GM expands testing, production of self-driving cars in Michigan
General Motors Co Chief Executive Mary Barra said on Thursday the automaker will expand testing of self-driving vehicles to Michigan, and will build its next generation of self-driving cars in the Michigan plant that builds the Chevrolet Bolt electric car.
Separately, Barra declined to discuss a statement by a Chinese government official that a U.S. automaker could be subject to penalties for price-fixing.
"I don't think anyone benefits from speculating on that," Barra told reporters at the event in GM's downtown Detroit headquarters.
China is GM's largest single market, accounting for 37.6 percent of the automaker's global vehicle sales during the first nine months of 2016, compared with 31 percent for the United States.
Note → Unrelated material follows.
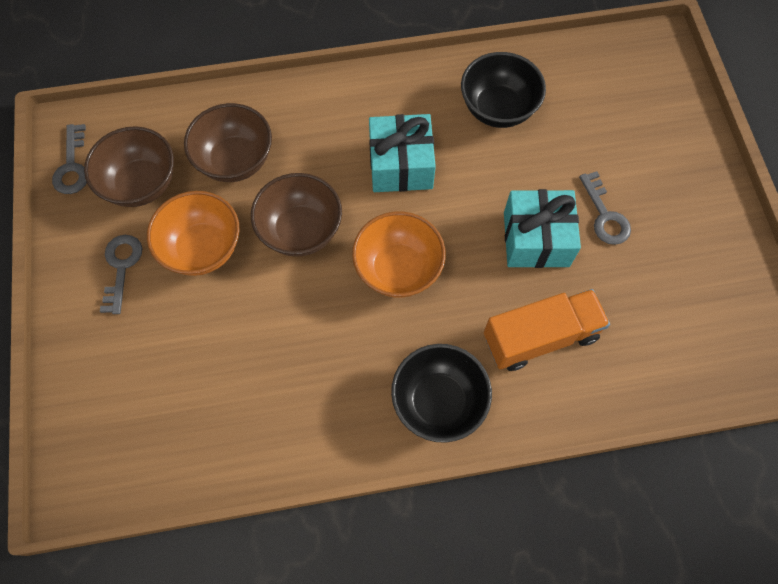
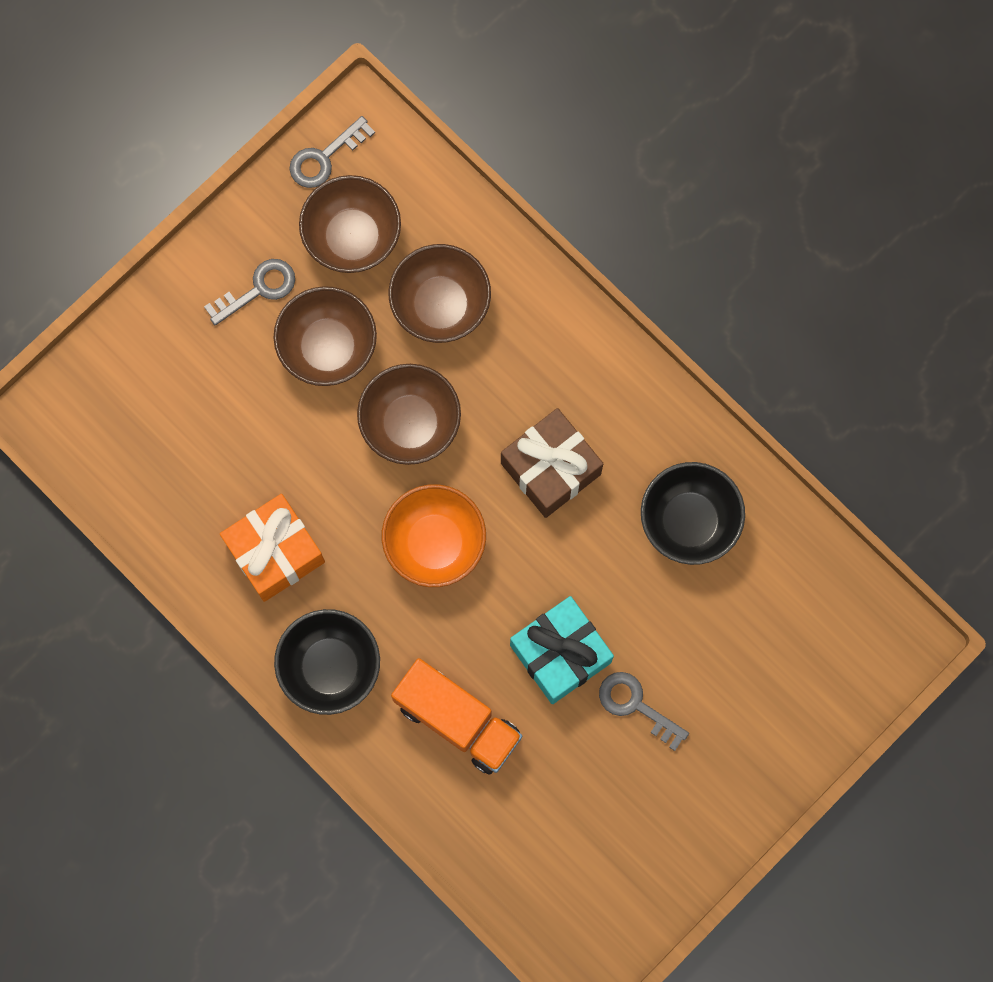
camera: 55 degrees right, 10 degrees up
orange bowl [147,191,240,276] -> brown bowl [274,286,377,386]
turquoise gift [369,114,436,192] -> brown gift [501,408,603,518]
grey key [579,171,631,245] -> grey key turned 90 degrees clockwise [599,672,689,751]
none -> orange gift [220,494,325,602]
Chinese officials did not name the automaker in their comments to the official China Daily.
Investors sold down shares of GM and rival Ford Motor Co on Wednesday after the statement, which was seen by analysts and foreign policy experts as a warning by Beijing to President-elect Donald Trump not to upset the status quo in relations between the two countries.
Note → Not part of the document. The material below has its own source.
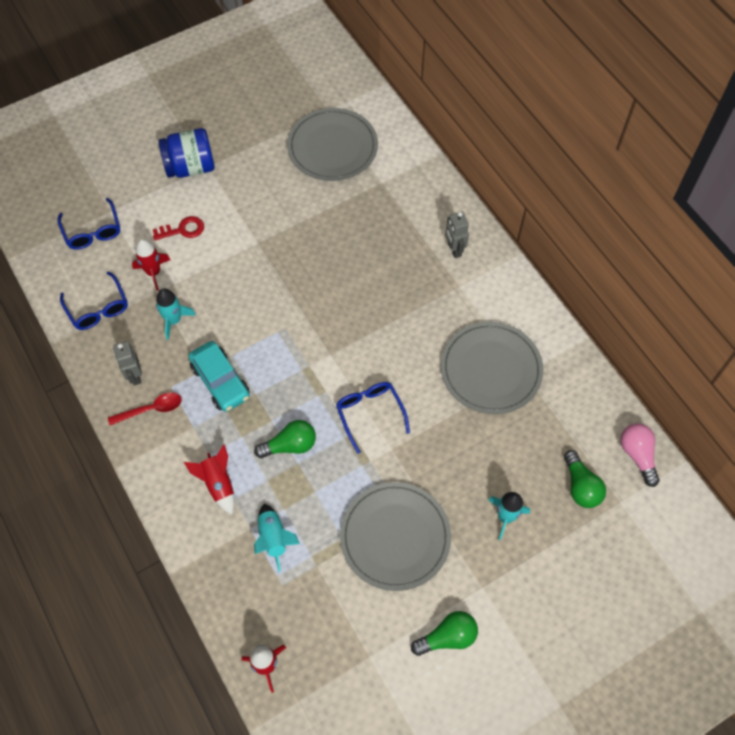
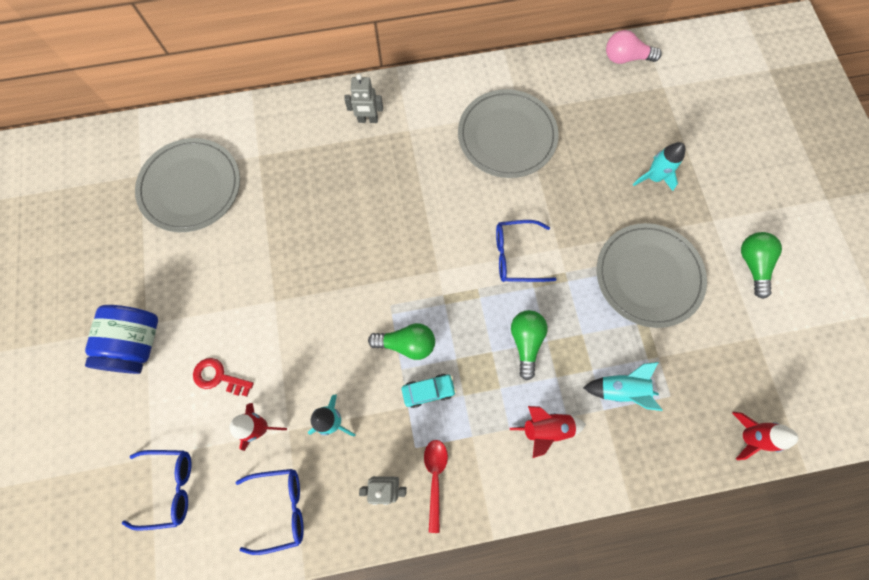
camera: 70 degrees left, 10 degrees up
red key [153,216,204,240] -> red key turned 75 degrees counterclockwise [193,358,254,397]
turquoise car [188,341,250,412] -> turquoise car [402,374,456,408], size x0.61
green light bulb [564,450,606,508] -> green light bulb moved to [368,323,435,360]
GM has been accelerating its efforts to deploy self-driving cars, earlier this year buying autonomous driving startup Cruise Automation. GM and Cruise engineers have been testing self-driving prototypes in Arizona and California.
Rivals, including Ford Motor Co, Uber Technologies [UBER.UL] and Alphabet Inc's Waymo self-driving car unit, are also testing autonomous vehicles on public roads in various states and countries.
Barra used a press conference at the company's Detroit headquarters to show off an electric Chevrolet Bolt equipped with roof-top sensors designed to enable autonomous driving.
GM executives have said the automaker could eventually deploy self driving electric cars in fleets managed by its ride services partner, Lyft. However, Barra did not address Lyft in her remarks Thursday.
GM said it will start building a "next generation" of autonomous vehicles at the factory in Orion Township, Michigan north of Detroit early next year. That factory builds Chevrolet Bolts and Chevrolet Sonic subcompact cars.